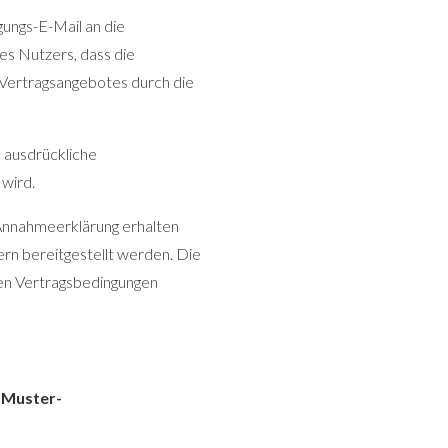
ungs-E-Mail an die
es Nutzers, dass die
s Vertragsangebotes durch die
 ausdrückliche
wird.
 Annahmeerklärung erhalten
ern bereitgestellt werden. Die
ren Vertragsbedingungen
 Muster-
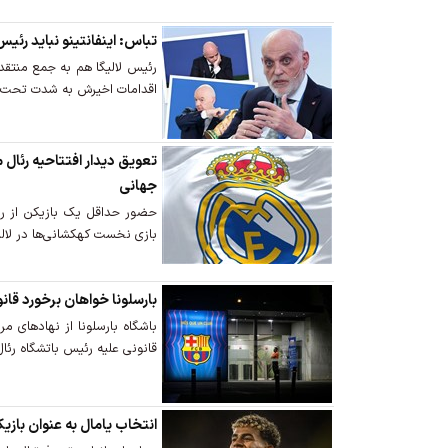
تباس: اینفانتینو نباید رئیس
رئیس لالیگا هم به جمع منتقدا
اقدامات اخیرش به شدت تحت‌ف
تعویق دیدار افتتاحیه رئال ما
جهانی
حضور حداقل یک بازیکن از رئا
بازی نخست کهکشانی‌ها در لالیگ
بارسلونا خواهان برخورد قان
باشگاه بارسلونا از نهادهای مر
قانونی علیه رئیس باتشگاه رئال
انتخاب یامال به عنوان بازی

· · · · · · ·

Please return the listing above exactly and leave every picture out.

ungs-E-Mail an die
es Nutzers, dass die
s Vertragsangebotes durch die
 ausdrückliche
wird.
 Annahmeerklärung erhalten
ern bereitgestellt werden. Die
ren Vertragsbedingungen
 Muster-
تباس: اینفانتینو نباید رئیس
رئیس لالیگا هم به جمع منتقدا
اقدامات اخیرش به شدت تحت‌ف
تعویق دیدار افتتاحیه رئال ما
جهانی
حضور حداقل یک بازیکن از رئا
بازی نخست کهکشانی‌ها در لالیگ
بارسلونا خواهان برخورد قان
باشگاه بارسلونا از نهادهای مر
قانونی علیه رئیس باتشگاه رئال
انتخاب یامال به عنوان بازی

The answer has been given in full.